One of the things I tried this year that worked well, was starting dahlias from seed. In most of my gardening years, catalogs didn’t sell them, and the advice on dahlias made them seem fussy. You had to dig the tubers, preserve them in sand or peat, or a plain paper bag, spritz them occasionally with water so they wouldn’t dry out, but not let them get wet… Or just buy new tubers every spring.
In the metal tray above are dahlia seeds collected from my garden. The spent flowers are slimy, and need extra attention—but not too much—to extract the seeds. Lay them where they get sun, and when they’re halfway dry, spread the heads apart. As you can see, the seeds above are exposed and can now be separated from the chaff.

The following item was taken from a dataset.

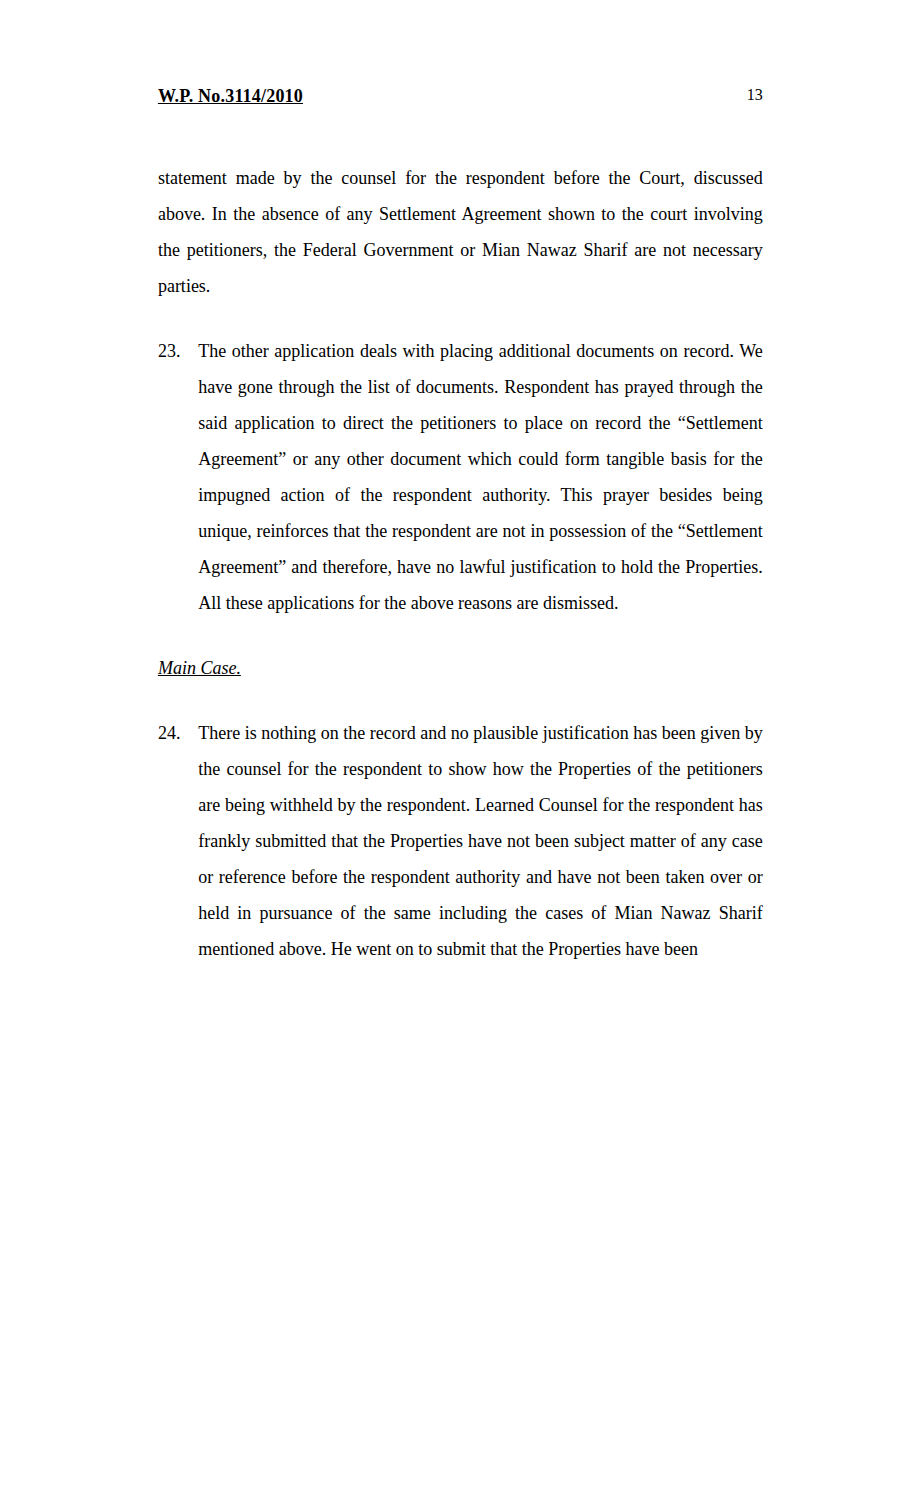W.P. No.3114/2010 13
statement made by the counsel for the respondent before the Court, discussed above. In the absence of any Settlement Agreement shown to the court involving the petitioners, the Federal Government or Mian Nawaz Sharif are not necessary parties.
23. The other application deals with placing additional documents on record. We have gone through the list of documents. Respondent has prayed through the said application to direct the petitioners to place on record the “Settlement Agreement” or any other document which could form tangible basis for the impugned action of the respondent authority. This prayer besides being unique, reinforces that the respondent are not in possession of the “Settlement Agreement” and therefore, have no lawful justification to hold the Properties. All these applications for the above reasons are dismissed.
Main Case.
24. There is nothing on the record and no plausible justification has been given by the counsel for the respondent to show how the Properties of the petitioners are being withheld by the respondent. Learned Counsel for the respondent has frankly submitted that the Properties have not been subject matter of any case or reference before the respondent authority and have not been taken over or held in pursuance of the same including the cases of Mian Nawaz Sharif mentioned above. He went on to submit that the Properties have been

All the prepared seeds I’ve collected so far, neatly stored in their envelopes. I concentrate on perennials; most that are helpful to nature and unappealing to deer are in the daisy family, coneflowers and rudbeckias. I’ve also collected verbascum, achillea, monarda, and annuals centaurea and scabiosa.

The seeds drying out in my garage. For this work you can take several plastic containers out of the environment by saving them for use. Put flower heads upside-down and leave them for a few weeks, add a label (I use wooden popsicle sticks). When they’ve dried, using fingers or a butter knife, depending on how stickery the flowerhead is, loosen the seeds, envelope them, and write the name.

I’ve been misidentifying what I wanted (wishful thinking) to be a mountain laurel. It looked promising as a small plant, but I’ve learned after a few such errors, not to ID too early. Seeing the ridges developing along the stem, I was afraid it was only a burning bush euonymus. I would have pulled it (they are invasive), but it seems to be something else. It has leathery leaves that stayed on all last winter. They show no sign of being other than evergreen this year. I’ll just have to wait and see what characteristics it develops over time.